Beware of the locale-specific SET options. SET DATEFORMAT and SET DATEFIRST change the recognized default date format. If DATEFORMAT is changed to dmy instead of the (U.S.) default mdy, a date such as 12/10/98 will be interpreted as October 12, 1998. A good strategy for dates is to always use the ISO format yyyymmdd, which is recognized no matter what the setting of DATEFORMAT is.

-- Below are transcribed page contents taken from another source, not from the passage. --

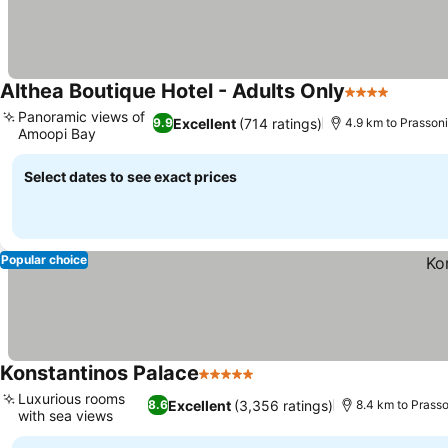
Althea Boutique Hotel - Adults Only
4 Stars
Panoramic views of
Excellent
(714 ratings)
9.9
4.9 km to Prassoni
Amoopi Bay
Select dates to see exact prices
Popular choice
Konstantinos Palace
5 Stars
Luxurious rooms
Excellent
(3,356 ratings)
8.6
8.4 km to Prasso
with sea views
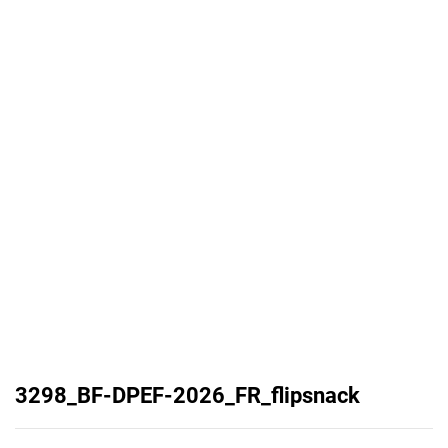
3298_BF-DPEF-2026_FR_flipsnack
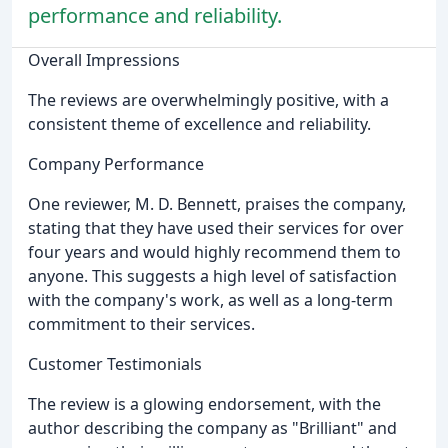
performance and reliability.
Overall Impressions
The reviews are overwhelmingly positive, with a
consistent theme of excellence and reliability.
Company Performance
One reviewer, M. D. Bennett, praises the company,
stating that they have used their services for over
four years and would highly recommend them to
anyone. This suggests a high level of satisfaction
with the company's work, as well as a long-term
commitment to their services.
Customer Testimonials
The review is a glowing endorsement, with the
author describing the company as "Brilliant" and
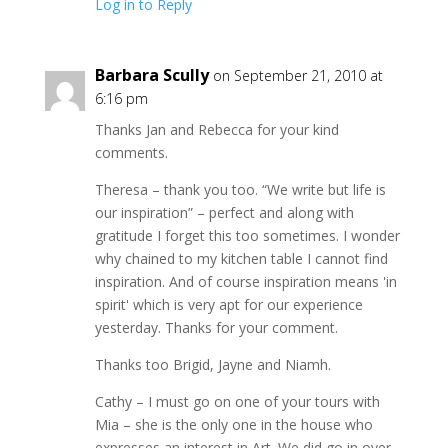
Log in to Reply
Barbara Scully
on September 21, 2010 at
6:16 pm
Thanks Jan and Rebecca for your kind
comments.
Theresa – thank you too. “We write but life is
our inspiration” – perfect and along with
gratitude I forget this too sometimes. I wonder
why chained to my kitchen table I cannot find
inspiration. And of course inspiration means 'in
spirit' which is very apt for our experience
yesterday. Thanks for your comment.
Thanks too Brigid, Jayne and Niamh.
Cathy – I must go on one of your tours with
Mia – she is the only one in the house who
expresses an interest in Art. We did go in over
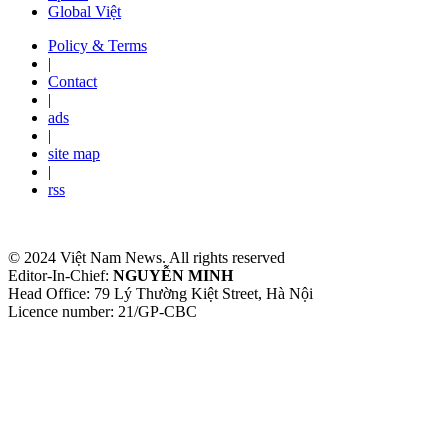
Global Việt
Policy & Terms
|
Contact
|
ads
|
site map
|
rss
© 2024 Việt Nam News. All rights reserved
Editor-In-Chief:
NGUYỄN MINH
Head Office: 79 Lý Thường Kiệt Street, Hà Nội
Licence number: 21/GP-CBC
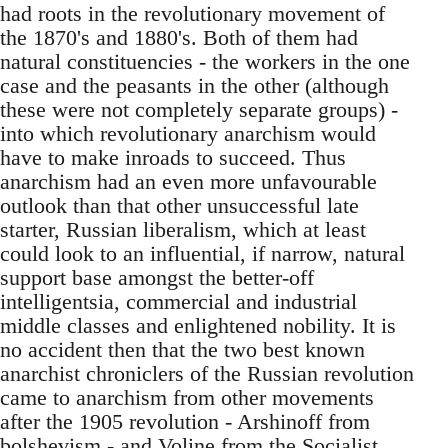
had roots in the revolutionary movement of
the 1870's and 1880's. Both of them had
natural constituencies - the workers in the one
case and the peasants in the other (although
these were not completely separate groups) -
into which revolutionary anarchism would
have to make inroads to succeed. Thus
anarchism had an even more unfavourable
outlook than that other unsuccessful late
starter, Russian liberalism, which at least
could look to an influential, if narrow, natural
support base amongst the better-off
intelligentsia, commercial and industrial
middle classes and enlightened nobility. It is
no accident then that the two best known
anarchist chroniclers of the Russian revolution
came to anarchism from other movements
after the 1905 revolution - Arshinoff from
bolshevism - and Voline from the Socialist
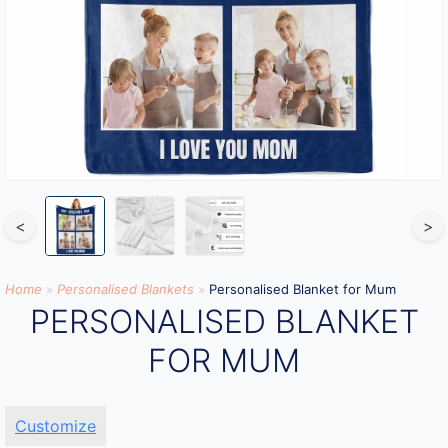
<
>
Home
»
Personalised Blankets
»
Personalised Blanket for Mum
PERSONALISED BLANKET
FOR MUM
Customize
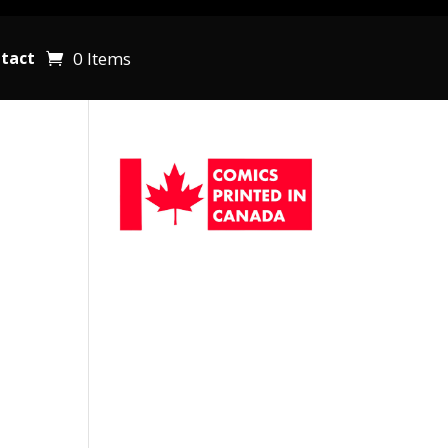
0 Items
tact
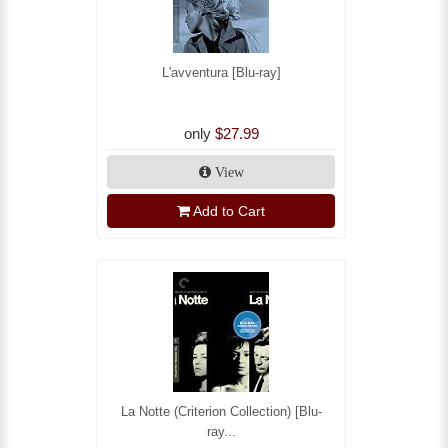
L'avventura [Blu-ray]
only
$27.99
View
Add to Cart
La Notte (Criterion Collection) [Blu-
ray...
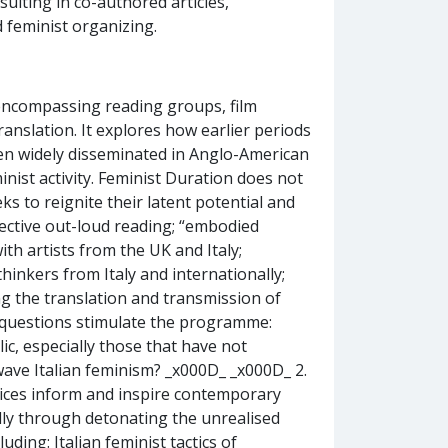
sulting in co-authored articles,
 feminist organizing.
encompassing reading groups, film
anslation. It explores how earlier periods
been widely disseminated in Anglo-American
inist activity. Feminist Duration does not
eks to reignite their latent potential and
llective out-loud reading; “embodied
ith artists from the UK and Italy;
hinkers from Italy and internationally;
 the translation and transmission of
g questions stimulate the programme:
ic, especially those that have not
wave Italian feminism? _x000D_ _x000D_ 2.
ctices inform and inspire contemporary
ially through detonating the unrealised
uding: Italian feminist tactics of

DATEFIRST affects what is considered the first day of the week. By default (in the United States), it has the value 7 (Sunday). Date functions that work with the day-of-week as a value between 1 and 7 will be affected by this setting. These day-of-week values can be confusing because their numbering depends on the DATEFIRST value, but the values for DATEFIRST don't change. For example, as far as DATEFIRST is concerned, Sunday's value is always 7. But if you've designated Sunday (7) as DATEFIRST, if you execute the statement SELECT DATEPART(dw,GETDATE()) and your date falls on a Sunday, the statement will return 1. You just defined Sunday to be the first day of the week, so 1 is correct.